Yes, I use rsync for all my backup duties, no matter whether via USB or Ethernet.
It is anyway a good idea to checksum backup copies from time to time, even if the data transfer is via USB: rsync itself ensures that the data transfer itself is correct (no matter how this is done) but then it delegates the writing of the transferred files to the target OS.
On very large data sets, write to disk errors can occur. This is why it is important to run rsync a second time with checksum and dry-run options. This spots (on very large data not so unlikely) eventual write-to-disk errors.
This second “verification” run should be an integral part of any backup work-flow.
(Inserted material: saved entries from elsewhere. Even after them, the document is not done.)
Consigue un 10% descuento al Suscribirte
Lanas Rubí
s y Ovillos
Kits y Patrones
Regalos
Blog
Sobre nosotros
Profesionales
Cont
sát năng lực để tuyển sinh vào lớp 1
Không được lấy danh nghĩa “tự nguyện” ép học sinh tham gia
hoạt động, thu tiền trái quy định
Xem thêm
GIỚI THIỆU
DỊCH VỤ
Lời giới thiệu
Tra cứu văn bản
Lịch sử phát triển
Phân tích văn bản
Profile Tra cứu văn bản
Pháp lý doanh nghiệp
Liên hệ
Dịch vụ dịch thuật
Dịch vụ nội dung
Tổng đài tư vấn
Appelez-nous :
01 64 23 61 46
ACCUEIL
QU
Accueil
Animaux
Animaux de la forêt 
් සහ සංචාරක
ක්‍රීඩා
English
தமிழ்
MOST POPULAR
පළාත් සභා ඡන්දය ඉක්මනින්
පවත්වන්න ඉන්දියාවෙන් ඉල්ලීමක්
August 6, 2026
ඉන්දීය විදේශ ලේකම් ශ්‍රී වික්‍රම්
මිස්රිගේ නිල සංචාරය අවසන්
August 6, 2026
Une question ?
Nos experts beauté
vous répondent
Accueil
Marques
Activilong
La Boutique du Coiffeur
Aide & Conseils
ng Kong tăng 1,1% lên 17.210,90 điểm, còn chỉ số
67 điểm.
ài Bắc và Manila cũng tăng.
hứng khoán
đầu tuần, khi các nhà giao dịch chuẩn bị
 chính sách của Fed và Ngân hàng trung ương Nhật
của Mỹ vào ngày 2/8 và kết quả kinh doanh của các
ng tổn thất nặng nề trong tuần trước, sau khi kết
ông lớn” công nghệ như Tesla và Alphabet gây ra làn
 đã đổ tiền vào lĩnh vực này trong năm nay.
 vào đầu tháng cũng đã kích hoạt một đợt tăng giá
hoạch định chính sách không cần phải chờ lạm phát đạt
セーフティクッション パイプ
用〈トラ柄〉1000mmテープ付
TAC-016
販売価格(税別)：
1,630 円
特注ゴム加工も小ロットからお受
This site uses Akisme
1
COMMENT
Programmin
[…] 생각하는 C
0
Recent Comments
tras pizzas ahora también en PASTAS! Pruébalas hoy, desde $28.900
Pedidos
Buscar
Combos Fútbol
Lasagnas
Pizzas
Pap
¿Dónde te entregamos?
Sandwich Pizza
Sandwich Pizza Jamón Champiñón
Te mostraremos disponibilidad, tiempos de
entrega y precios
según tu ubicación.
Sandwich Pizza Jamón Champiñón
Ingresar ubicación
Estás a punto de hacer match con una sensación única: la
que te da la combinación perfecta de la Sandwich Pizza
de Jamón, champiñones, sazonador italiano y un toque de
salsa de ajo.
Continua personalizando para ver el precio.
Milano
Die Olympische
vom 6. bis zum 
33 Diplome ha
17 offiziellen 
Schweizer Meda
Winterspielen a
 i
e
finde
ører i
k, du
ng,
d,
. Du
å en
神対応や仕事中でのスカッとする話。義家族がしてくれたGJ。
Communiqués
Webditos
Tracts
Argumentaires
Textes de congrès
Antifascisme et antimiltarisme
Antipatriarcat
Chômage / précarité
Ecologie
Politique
It takes a lot of time but it makes sure that the quality of backups is preserved over time.
The alternative is to end up with a (very small but) increasingly number of differences between original source and backups.
Possibly. Audio-quality wise there is zero difference between WAV and FLAC anyway (they end up being the same bitstream going into the DAC), and as you say, FLAC metadata is portable, and WAV is not. And one can also fit way more FLAC’s on a storage medium than WAV’s.
That was indeed the source of my quote. (Doesn’t everyone read all these FAQ’s when owning a complex machine that comes without any manual to speak of? )
True but … I am not going to buy a Uniti Star just to check how it verifies rips :-)! I have by the way ripped all my CDs with cdparanoia. If I remember correctly, it was set to match every chunck 3 times, but it was many years ago!
Of course, but as long as it is not known with certainty that it does, and as long as other evidence does not rule it out, the possibility remains that the errors are introduced at rip time
Sure, that’s perfectly possible. I would try to rip a CD while the device has no internet connection. If the ripping software does an AccurateRip check and is reasonably well written, it should at least issue a warning. But who knows …
The decompression of FLAC needs computer resources and this can theoretically create additional electrical noise. However, the general consensus seems to be that it does not matter on the new streamer platform, but that there was at least a small audible change by this on the old platform
I’m pretty sure the errors were introduced at rip time, since after re-ripping the CD’s that had FLAC errors, they no longer had the errors (I made sure the Star wasn’t doing anything else when I ripped them a second time).
And again, these were not CD’s of which the Star indicated that they had ripping errors. (For those without a Star: it has a separate section in the music library for CD’s with ripping errors, so they’re easy to find.)
So … the results are in. Of some 7000 tracks, 51 had real FLAC errors (according to flac -a):
36 had FLAC__STREAM_DECODER_ERROR_STATUS_LOST_SYNC
9 had FLAC__STREAM_DECODER_ERROR_STATUS_UNPARSEABLE_STREAM
6 had FLAC__STREAM_DECODER_ERROR_STATUS_FRAME_CRC_MISMATCH
and 55 had areas of zeroes in them (audible as ‘hiccups’).
In the interest of science, and for those wishing to replicate my work (or criticise my methodology), I ran the analysis with:
flac -sfa --skip=00:10 --until=-00:20
i.e. skip the first 10 and the last 20 seconds, as some tracks have leading and/or trailing silence.
[Those numbers are a bit of trial & error; I went through a 1-2-5 cycle to minimise the number of false positives; it appears I have some (classical) tracks with just south of 20 seconds of silence at the end.]
[Also interesting to see how many tracks I have that last less than 30 seconds (yes, flac will complain; I ignored these files).]
That gave 51 errors.
And when flac was done, I looked for analysis files that had type=CONSTANT value=0 in them. That gave 55 matches.
Anyway, I’ve got my work cut out for me: re-rip the ones with errors, and check again when done. Will take a while, so don’t hold your breath.
FLAC decompression takes some resources, but not a whole lot (and more or less independent of the compression level). Remember: decompression is a lot simpler than compression. If anyone has some scientifically hard evidence that this extra ‘electrical noise’ can be measured at the audio output stage, I’d be very surprised.